Meade’s prediction is based largely on verses and numerical codes in the Bible. He has homed in one number: 33.

“Jesus lived for 33 years. The name Elohim, which is the name of God to the Jews, was mentioned 33 times [in the Bible],” Meade told The Washington Post. “It’s a very biblically significant, numerologically significant number. I’m talking astronomy. I’m talking the Bible … and merging the two.”

And Sept. 23 is 33 days since the Aug. 21 total solar eclipse, which Meade believes is an omen.

He points to the Book of Revelation, which he said describes the image that will appear in the sky on that day, when Nibiru is supposed to rear its ugly head, eventually bringing fire, storms and other types of destruction.

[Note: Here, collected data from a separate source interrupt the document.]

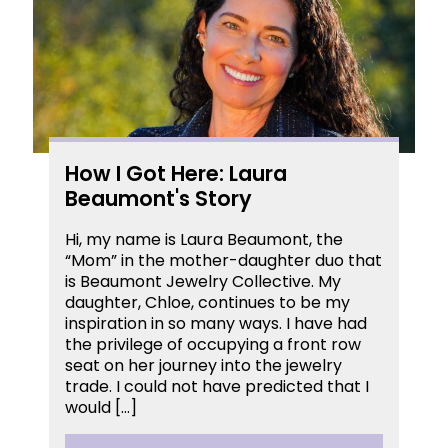
How I Got Here: Laura
Beaumont's Story
Hi, my name is Laura Beaumont, the
“Mom” in the mother-daughter duo that
is Beaumont Jewelry Collective. My
daughter, Chloe, continues to be my
inspiration in so many ways. I have had
the privilege of occupying a front row
seat on her journey into the jewelry
trade. I could not have predicted that I
would […]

The book describes a woman 'clothed with the sun, with the moon under her feet and a crown of twelve stars on her head' who gives birth to a boy who will 'rule all the nations with an iron scepter' while she is threatened by a red seven-headed dragon. The woman then grows the wings of an eagle and is swallowed up by the earth.

The belief, as previously described by Gary Ray, a writer for Unsealed, is that the constellation Virgo — representing the woman — will be clothed in sunlight, in a position that is over the moon and under nine stars and three planets. The planet Jupiter, which will have been inside Virgo — in her womb, in Ray’s interpretation — will move out of Virgo, as though she is giving birth.

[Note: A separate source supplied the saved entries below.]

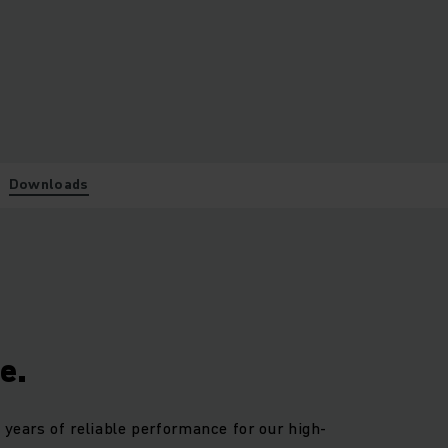
Downloads
e.
 years of reliable performance for our high-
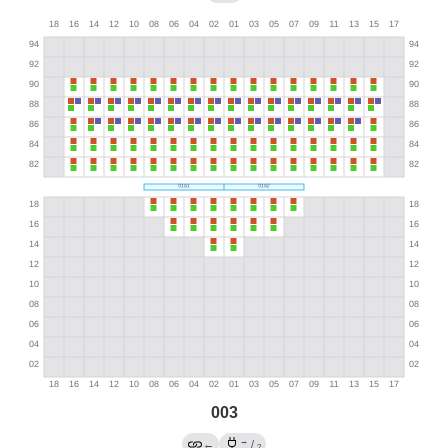
003
→
←
/
?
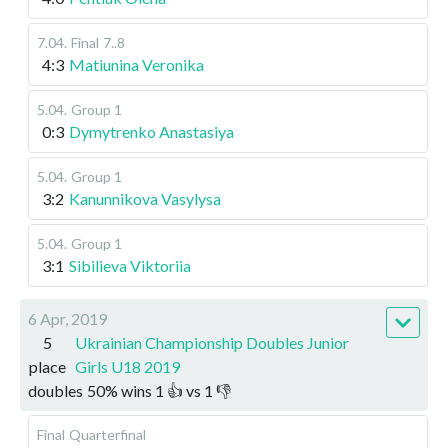
7.04
.
Final
7..8
4:3
Matiunina Veronika
5.04
.
Group 1
0:3
Dymytrenko Anastasiya
5.04
.
Group 1
3:2
Kanunnikova Vasylysa
5.04
.
Group 1
3:1
Sibilieva Viktoriia
6 Apr, 2019
5
Ukrainian Championship Doubles Junior
place
Girls U18 2019
doubles
50
%
wins
1
👍 vs
1
👎
Final
Quarterfinal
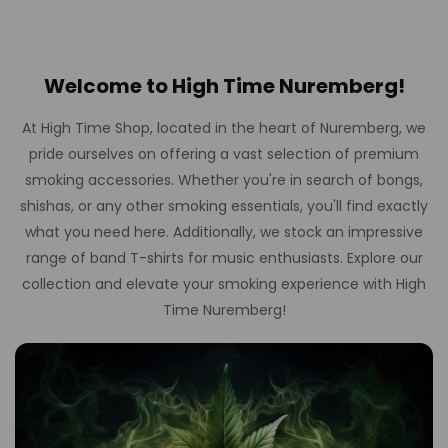
Welcome to High Time Nuremberg!
At High Time Shop, located in the heart of Nuremberg, we
pride ourselves on offering a vast selection of premium
smoking accessories. Whether you're in search of bongs,
shishas, or any other smoking essentials, you'll find exactly
what you need here. Additionally, we stock an impressive
range of band T-shirts for music enthusiasts. Explore our
collection and elevate your smoking experience with High
Time Nuremberg!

To make clear, Meade said he’s not saying the world will end Saturday. Instead, he claims, the prophesies in the Book of Revelation will manifest that day, leading to a series of catastrophic events that will happen over the course of weeks."

Read the Washington Post, The world as we know it is about to end — again — if you believe this biblical doomsday claim., which notes that Hedgehog News published a "story with a headline that appears to give credence to the doomsday claim — and was published in the Science section under the label “Planets.”

Republi-cons are such suckers for snake oil salesmen.

Any question how The Donald got elected.